In 2015, Didier Stainier and colleagues reported that zebrafish morphants with decreased levels of the endothelial extracellular matrix (ECM) protein Egfl7 display severe vascular defects, whereas egfl7 zebrafish mutants generated by TALEN gene editing display no obvious phenotypes (Rossi et al., 2015). An explanation for these perplexing phenotypic differences emerged by comparing the proteomes and transcriptomes of the morphants and mutants: in egfl7 loss-of-function mutants but not in egfl7 morphants, members of the Emilin family of ECM proteins were upregulated. At the conference, Stainier offered insight into how this regulatory mechanism – which he terms ‘genetic compensation’ – might be triggered (El-Brolosy and Stainier, 2017). Ongoing work from his lab, both in zebrafish and mammalian cells, is now focusing on a specific form of genetic compensation termed transcriptional adaptation, which, as the name indicates, involves an increase in transcript levels of related genes in specific mutants. He provided several lines of evidence that transcriptional adaptation is not caused by the loss of protein function. Rather, the increase is due to upregulation of transcription, a phenomenon that appears to be dominant because it can also be observed in heterozygous embryos. His lab is currently investigating whether transcriptional adaptation is triggered by the DNA lesions themselves or by the mutant mRNAs. In the future, these data might guide the design of mutant alleles that do not exhibit transcriptional adaptation. In the CRISPR/Cas9 era of rapidly introducing mutations into one's favorite gene, this and other cautionary tales prompt careful interpretation of any resulting phenotypes, including those observed when analyzing RNA-seq data.

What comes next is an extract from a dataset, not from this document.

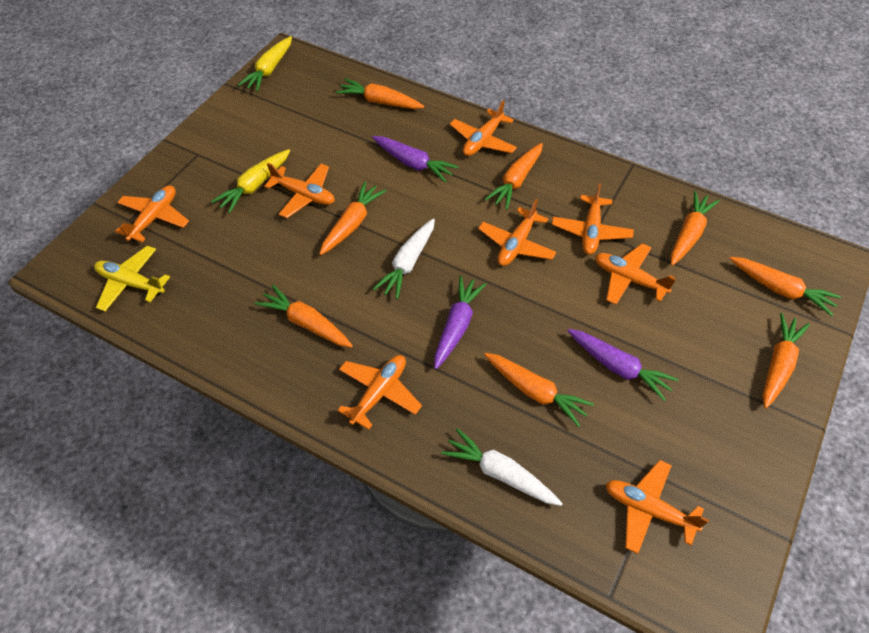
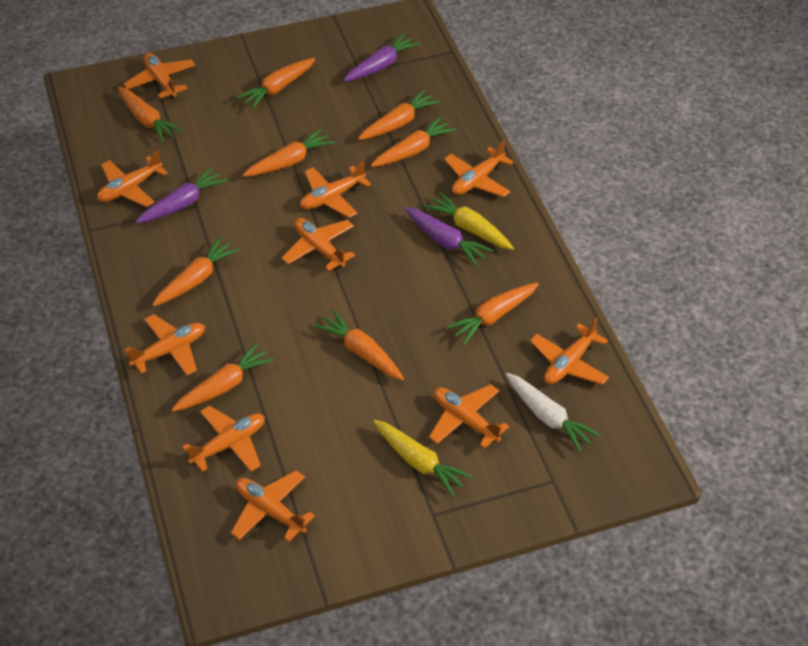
orange carrot: [255,285,353,348] [319,182,386,255] [336,78,424,109] [484,353,594,427] [485,143,543,210] [671,191,719,266] [729,257,841,316] [763,313,810,409] = 8 -> [118,86,183,143] [152,237,240,306] [172,343,274,412] [236,58,315,109] [243,128,335,177] [314,310,404,380] [358,89,440,140] [371,116,456,167] [446,283,539,345] = 9
orange plane: [115,185,189,242] [264,163,335,218] [338,355,422,430] [450,100,517,156] [478,199,557,266] [552,183,634,255] [595,243,676,305] [606,460,709,554] = 8 -> [97,150,168,207] [124,53,196,99] [124,314,205,376] [182,405,265,472] [231,470,315,542] [282,218,355,271] [300,161,371,218] [429,384,509,449] [444,140,514,197] [530,317,609,385] = 10
white carrot: [373,219,435,299] [441,428,563,506] = 2 -> [505,373,600,452] = 1
yellow plane: [94,246,170,312] = 1 -> none = 0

In summary, the meeting emphasized how significantly our understanding of the endoderm – its developmental origins, regionalization and ability to repair – has advanced in recent years. We urge the organizers of the next Keystone Endoderm Symposium to adopt a similarly broad, multi-systems approach, showcasing a diversity of organ systems and state-of-the-art technologies that will hopefully inspire and energize scientists tackling important biological and medically related problems from different perspectives.

We thank all the speakers, participants, sponsors and organizers of the meeting. We apologize to those whose talks were not covered here owing to space limitations. We also thank Kat Hadjantonakis and Kim Tremblay for providing constructive feedback on this report.